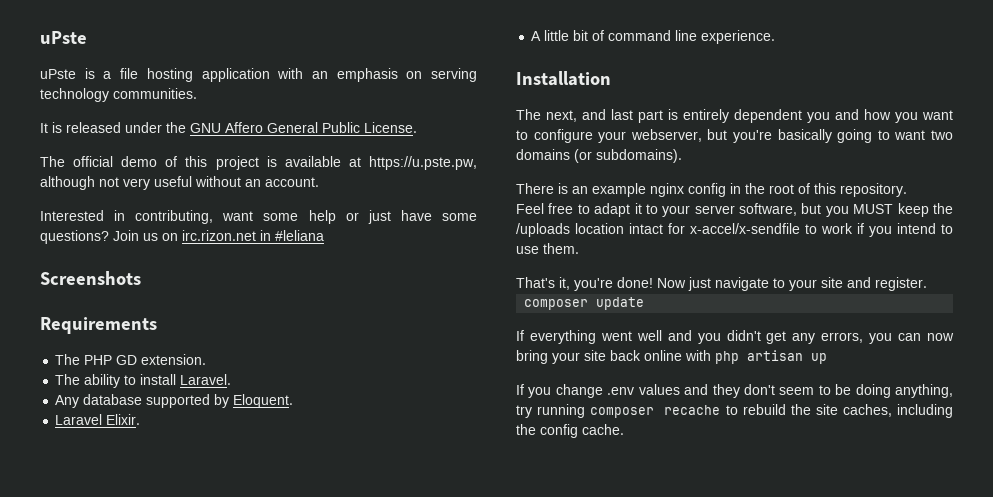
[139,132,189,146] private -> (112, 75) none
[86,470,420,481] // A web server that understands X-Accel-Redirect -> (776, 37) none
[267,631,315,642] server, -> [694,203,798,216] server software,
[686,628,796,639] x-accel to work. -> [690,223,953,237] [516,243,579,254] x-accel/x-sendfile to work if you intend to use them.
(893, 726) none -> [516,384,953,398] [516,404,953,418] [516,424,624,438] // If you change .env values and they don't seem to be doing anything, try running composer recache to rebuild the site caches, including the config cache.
★ ★ ★ ★ ★
Directions: Give every line of the listing above again, exactly, with no images.

Output below:
[139,132,189,146] private -> (112, 75) none
[86,470,420,481] // A web server that understands X-Accel-Redirect -> (776, 37) none
[267,631,315,642] server, -> [694,203,798,216] server software,
[686,628,796,639] x-accel to work. -> [690,223,953,237] [516,243,579,254] x-accel/x-sendfile to work if you intend to use them.
(893, 726) none -> [516,384,953,398] [516,404,953,418] [516,424,624,438] // If you change .env values and they don't seem to be doing anything, try running composer recache to rebuild the site caches, including the config cache.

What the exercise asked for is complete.